Ein gefallener Engel

„Wunderbar“ lautete auch Schalanskys Antwort auf den Vorschlag, gemeinsam jene Orte in der Stadt aufzusuchen, an denen Inge Lohmark wohl in ihrem Element gewesen wäre. Zum Beispiel das Museum am Löwentor, das sich in die tiefsten Zeitschichten versenkt, in denen der Mensch im großen Ganzen, wie Schalanskys Eltern vermutlich sagen würden, noch „Quark im Schaufenster war“. So nämlich pflegten sie sich auszudrücken, wenn sie von der Phase redeten, bevor ihre Tochter ins Leben getreten sei.

# Zu lösende Aufgaben
- 1) Welchen Ort nennt der Auszug über Schalansky als Beispiel für eine Stelle, an der Inge Lohmark in ihrem Element gewesen wäre?
- 2) Führen Sie den Auszug über Schalansky bitte im Anschluss an seinen letzten Satz fort.

# Liste der Datensätze
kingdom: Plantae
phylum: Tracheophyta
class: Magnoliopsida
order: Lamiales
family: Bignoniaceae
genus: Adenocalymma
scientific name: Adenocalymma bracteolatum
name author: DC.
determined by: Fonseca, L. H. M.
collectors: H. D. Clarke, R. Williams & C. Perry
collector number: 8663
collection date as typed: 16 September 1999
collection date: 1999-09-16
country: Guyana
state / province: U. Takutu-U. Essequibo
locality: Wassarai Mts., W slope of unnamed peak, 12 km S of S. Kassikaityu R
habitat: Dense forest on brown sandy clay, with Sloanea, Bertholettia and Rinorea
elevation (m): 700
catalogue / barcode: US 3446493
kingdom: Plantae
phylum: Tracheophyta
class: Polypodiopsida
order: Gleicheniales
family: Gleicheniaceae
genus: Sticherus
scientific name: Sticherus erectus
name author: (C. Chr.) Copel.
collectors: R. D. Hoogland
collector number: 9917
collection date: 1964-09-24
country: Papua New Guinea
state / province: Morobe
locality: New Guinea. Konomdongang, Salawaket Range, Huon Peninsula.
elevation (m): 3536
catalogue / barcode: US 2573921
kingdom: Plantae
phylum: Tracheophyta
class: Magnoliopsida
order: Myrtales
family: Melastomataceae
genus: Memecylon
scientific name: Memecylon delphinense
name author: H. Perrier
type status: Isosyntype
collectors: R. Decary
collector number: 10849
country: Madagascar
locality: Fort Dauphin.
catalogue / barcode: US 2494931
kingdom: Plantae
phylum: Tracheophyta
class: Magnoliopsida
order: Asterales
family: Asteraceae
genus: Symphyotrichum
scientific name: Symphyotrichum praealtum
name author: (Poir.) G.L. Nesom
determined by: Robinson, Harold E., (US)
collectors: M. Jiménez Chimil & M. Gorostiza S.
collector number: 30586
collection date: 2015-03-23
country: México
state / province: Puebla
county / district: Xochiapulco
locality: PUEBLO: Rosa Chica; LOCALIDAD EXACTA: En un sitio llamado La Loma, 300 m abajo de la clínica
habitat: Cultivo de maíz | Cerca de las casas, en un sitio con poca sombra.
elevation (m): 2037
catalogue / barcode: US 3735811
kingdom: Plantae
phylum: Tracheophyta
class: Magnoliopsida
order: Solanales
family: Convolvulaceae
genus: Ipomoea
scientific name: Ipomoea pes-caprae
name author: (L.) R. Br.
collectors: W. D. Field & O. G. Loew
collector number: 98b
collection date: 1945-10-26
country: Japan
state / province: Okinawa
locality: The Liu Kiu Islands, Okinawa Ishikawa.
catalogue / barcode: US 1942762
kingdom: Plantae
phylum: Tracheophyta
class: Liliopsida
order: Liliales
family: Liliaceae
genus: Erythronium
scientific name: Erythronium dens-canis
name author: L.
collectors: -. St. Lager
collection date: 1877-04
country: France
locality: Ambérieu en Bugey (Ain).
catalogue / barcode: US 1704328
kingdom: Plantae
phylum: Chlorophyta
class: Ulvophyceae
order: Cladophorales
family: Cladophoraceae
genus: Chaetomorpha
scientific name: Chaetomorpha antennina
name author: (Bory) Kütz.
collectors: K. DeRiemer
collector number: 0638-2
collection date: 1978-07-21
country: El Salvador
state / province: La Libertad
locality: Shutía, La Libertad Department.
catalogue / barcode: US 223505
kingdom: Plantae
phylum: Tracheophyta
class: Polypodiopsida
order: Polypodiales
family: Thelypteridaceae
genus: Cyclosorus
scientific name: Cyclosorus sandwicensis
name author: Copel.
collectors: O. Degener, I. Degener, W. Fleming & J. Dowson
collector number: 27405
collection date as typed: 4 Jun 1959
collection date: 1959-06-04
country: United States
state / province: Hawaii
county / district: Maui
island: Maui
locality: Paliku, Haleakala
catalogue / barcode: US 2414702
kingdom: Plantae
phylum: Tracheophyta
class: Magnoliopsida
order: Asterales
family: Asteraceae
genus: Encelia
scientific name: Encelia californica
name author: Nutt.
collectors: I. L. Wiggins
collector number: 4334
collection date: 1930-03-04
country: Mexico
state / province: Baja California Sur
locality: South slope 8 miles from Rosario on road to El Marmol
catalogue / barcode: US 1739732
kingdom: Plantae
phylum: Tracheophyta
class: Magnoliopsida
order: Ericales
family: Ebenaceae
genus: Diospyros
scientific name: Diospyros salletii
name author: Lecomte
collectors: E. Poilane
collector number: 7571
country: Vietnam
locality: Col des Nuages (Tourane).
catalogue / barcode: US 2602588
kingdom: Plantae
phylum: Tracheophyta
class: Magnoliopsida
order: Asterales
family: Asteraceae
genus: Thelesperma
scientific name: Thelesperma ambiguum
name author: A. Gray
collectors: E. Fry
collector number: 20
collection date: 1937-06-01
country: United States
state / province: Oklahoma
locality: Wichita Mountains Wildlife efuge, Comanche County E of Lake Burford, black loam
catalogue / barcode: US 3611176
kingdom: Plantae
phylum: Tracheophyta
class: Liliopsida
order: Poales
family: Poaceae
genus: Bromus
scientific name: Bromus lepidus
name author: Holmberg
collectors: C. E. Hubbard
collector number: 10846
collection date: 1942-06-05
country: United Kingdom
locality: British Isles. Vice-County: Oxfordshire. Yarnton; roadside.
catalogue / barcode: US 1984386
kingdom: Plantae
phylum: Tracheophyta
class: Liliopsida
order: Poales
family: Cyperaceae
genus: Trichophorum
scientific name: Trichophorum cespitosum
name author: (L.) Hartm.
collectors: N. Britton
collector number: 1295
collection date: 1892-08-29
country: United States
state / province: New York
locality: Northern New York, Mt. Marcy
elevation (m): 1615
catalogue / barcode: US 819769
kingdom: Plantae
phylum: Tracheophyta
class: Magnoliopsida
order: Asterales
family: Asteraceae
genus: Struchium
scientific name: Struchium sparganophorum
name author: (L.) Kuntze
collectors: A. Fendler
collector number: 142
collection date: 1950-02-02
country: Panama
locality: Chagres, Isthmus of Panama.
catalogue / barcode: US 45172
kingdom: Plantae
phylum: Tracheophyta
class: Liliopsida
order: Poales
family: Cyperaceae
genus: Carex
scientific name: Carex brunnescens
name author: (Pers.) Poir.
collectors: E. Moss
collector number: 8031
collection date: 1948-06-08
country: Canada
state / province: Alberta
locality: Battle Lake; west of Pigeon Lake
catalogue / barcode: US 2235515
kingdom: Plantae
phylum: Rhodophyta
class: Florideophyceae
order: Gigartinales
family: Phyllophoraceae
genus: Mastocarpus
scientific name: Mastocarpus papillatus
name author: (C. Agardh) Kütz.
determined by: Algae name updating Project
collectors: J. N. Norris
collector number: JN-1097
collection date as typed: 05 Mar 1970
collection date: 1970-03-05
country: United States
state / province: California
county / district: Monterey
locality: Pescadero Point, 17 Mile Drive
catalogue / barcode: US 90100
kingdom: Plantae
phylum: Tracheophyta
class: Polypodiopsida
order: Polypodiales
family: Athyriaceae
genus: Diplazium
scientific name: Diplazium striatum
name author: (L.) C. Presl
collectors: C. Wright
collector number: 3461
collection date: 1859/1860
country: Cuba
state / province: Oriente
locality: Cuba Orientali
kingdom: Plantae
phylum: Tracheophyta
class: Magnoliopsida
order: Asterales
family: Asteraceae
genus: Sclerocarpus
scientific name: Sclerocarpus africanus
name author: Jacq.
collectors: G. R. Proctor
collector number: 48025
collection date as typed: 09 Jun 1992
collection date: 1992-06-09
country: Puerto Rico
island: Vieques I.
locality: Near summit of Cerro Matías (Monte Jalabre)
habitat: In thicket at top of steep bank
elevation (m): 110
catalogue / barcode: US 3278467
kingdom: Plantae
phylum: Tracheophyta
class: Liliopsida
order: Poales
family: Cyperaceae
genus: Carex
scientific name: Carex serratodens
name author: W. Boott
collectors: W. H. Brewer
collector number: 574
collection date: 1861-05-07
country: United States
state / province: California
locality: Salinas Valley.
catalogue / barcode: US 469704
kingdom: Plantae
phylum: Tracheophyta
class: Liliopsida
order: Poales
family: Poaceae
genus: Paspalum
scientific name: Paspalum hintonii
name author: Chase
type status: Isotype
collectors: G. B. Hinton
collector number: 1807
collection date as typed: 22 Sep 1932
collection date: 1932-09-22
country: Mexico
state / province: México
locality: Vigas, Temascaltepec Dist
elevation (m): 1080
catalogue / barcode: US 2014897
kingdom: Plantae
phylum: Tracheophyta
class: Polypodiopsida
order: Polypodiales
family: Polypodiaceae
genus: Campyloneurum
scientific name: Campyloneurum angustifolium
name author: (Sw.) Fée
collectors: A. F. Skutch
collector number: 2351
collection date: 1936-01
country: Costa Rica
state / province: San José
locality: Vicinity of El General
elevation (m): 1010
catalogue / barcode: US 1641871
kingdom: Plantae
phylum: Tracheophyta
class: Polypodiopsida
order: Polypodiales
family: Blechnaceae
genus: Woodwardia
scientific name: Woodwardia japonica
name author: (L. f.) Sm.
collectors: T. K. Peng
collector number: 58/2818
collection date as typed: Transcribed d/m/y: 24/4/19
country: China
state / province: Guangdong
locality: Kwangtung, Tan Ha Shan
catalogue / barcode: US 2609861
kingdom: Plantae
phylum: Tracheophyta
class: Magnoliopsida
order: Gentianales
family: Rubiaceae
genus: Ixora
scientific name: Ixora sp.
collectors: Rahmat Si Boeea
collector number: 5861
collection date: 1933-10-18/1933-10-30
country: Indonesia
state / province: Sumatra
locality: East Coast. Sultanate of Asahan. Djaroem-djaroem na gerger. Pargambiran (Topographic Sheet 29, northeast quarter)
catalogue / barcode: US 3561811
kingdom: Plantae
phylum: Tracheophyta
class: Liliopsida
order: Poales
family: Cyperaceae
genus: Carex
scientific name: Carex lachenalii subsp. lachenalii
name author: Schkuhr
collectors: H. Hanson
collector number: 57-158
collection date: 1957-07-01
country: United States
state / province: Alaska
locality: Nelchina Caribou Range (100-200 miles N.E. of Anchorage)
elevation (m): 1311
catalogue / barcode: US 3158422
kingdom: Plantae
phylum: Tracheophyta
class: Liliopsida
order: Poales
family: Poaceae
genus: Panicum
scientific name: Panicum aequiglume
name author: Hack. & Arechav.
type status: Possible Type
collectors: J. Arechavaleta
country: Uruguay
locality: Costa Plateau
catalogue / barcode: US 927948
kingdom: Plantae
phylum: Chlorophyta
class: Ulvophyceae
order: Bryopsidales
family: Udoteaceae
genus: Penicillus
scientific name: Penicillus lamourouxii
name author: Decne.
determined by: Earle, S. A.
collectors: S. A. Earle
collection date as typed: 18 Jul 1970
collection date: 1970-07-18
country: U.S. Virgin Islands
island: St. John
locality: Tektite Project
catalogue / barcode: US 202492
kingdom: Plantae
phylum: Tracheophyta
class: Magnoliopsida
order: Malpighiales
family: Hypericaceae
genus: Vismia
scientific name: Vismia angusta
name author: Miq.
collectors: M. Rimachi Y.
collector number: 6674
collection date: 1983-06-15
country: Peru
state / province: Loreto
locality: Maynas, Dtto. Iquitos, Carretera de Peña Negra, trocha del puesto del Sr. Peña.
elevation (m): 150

# Lösungen je Aufgabe
- 1) Das Museum am Löwentor.

- 2)
Doch zum Eigentümlichen unserer Zeiterfahrung gehört, dass wir uns auch noch dort wiederfinden, wo wir gar nicht vorkommen. So trifft die literarische Naturkundlerin gleich in einem der ersten erdepochalen Schaufenster des Löwentormuseums auf einen alten Bekannten aus Berlin, das zierliche Fossil eines Archaeopteryx’. „In Berlin wohnte ich lange direkt gegenüber dem Naturkundmuseum“, sagt Schalansky. Man muss sich den Archaeopteryx als eine Mischung aus Saurier und Huhn vorstellen, strittig, ob er jemals geflogen ist, auch wenn seine versteinerten Reste an eine harte Bruchlandung denken lassen. „Ein gefallener Engel“, findet die fantasiebegabte Betrachterin. Dagegen erinnert sie das agile Skelett eines anderen Urgeflügels an die Tänzerin Josephine Baker.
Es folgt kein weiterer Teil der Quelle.